If you’ve spent any time in gay dating or hookup spaces, you’ve probably been asked the question pretty quickly: Top, bottom, or vers? For a long time, I didn’t know how to answer. And honestly, none of the options felt quite right. That realization didn’t come overnight. It took years of trying to understand myself, a fair amount of confusion, and more than a little frustration.

Most people are familiar with the idea that sex roles fall into neat boxes. Tops penetrate. Bottoms receive. Vers means both. The unspoken assumption is that penetrative sex is the main event, and everything else is just foreplay.

But for me, that assumption never really fit.

The term “side” describes someone who generally isn’t into anal (or vaginal) penetration — giving or receiving — but still very much enjoys sex, intimacy, and connection. That can mean kissing, touching, oral sex, mutual masturbation, grinding, cuddling, and all the other ways bodies can connect without penetration.

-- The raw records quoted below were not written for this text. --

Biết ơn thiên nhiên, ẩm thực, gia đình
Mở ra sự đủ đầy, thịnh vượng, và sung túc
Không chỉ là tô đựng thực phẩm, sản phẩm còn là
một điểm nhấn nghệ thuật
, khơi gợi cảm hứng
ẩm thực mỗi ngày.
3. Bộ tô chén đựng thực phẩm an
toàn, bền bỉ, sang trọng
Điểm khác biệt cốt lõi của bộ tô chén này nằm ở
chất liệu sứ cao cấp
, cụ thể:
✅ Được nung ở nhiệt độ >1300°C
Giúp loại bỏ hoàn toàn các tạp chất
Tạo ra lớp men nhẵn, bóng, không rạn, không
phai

When I first learned there was an actual word for this, it was a huge relief. Suddenly, I wasn’t just “bad at sex” or avoiding something I was supposed to want. I just wanted something different.

Not fitting into the top/bottom framework made it surprisingly hard to find my place. Sexual roles act as shorthand in gay spaces — they signal expectations and compatibility right away. When you don’t top or bottom, people often don’t know where to put you, or they assume you’ll eventually “pick a side.”

I tried. I experimented. Sometimes it was fine, sometimes uncomfortable, sometimes stressful. What stood out wasn’t a lack of desire — it was that what everyone treated as the peak of sex didn’t feel like the point to me at all.

What did feel right was everything around it: the slow build, the closeness, the hands, the mouths, the warmth of another body next to mine. For me, the connection has always mattered more than the act itself.

Being a side doesn’t mean hating anal sex, and it doesn’t mean judging people who love it. Most sides I know have a live-and-let-live attitude. Tops can top. Bottoms can bottom. It’s just not what we want most of the time.

It also doesn’t mean being broken, inexperienced, or afraid. Some people are sides for medical reasons, some because of past experiences, and some simply because that’s what feels best. None of those reasons require defending.

Finding other sides — especially later in life — has been a real relief. It showed me that I wasn’t alone, and that there is a tribe out there for people who value intimacy, touch, and connection without needing penetration to make it real.

That’s a big part of why I built this site.

Not to draw lines or tell anyone else how to have sex, but to create space. To offer language, reassurance, and a sense of belonging for people who don’t top or bottom — and who’ve spent too long wondering if that meant something was wrong with them.

It took me a while to understand that nothing was missing. I just hadn’t found my people yet.

And sometimes, standing at someone’s side is exactly where you’re meant to be.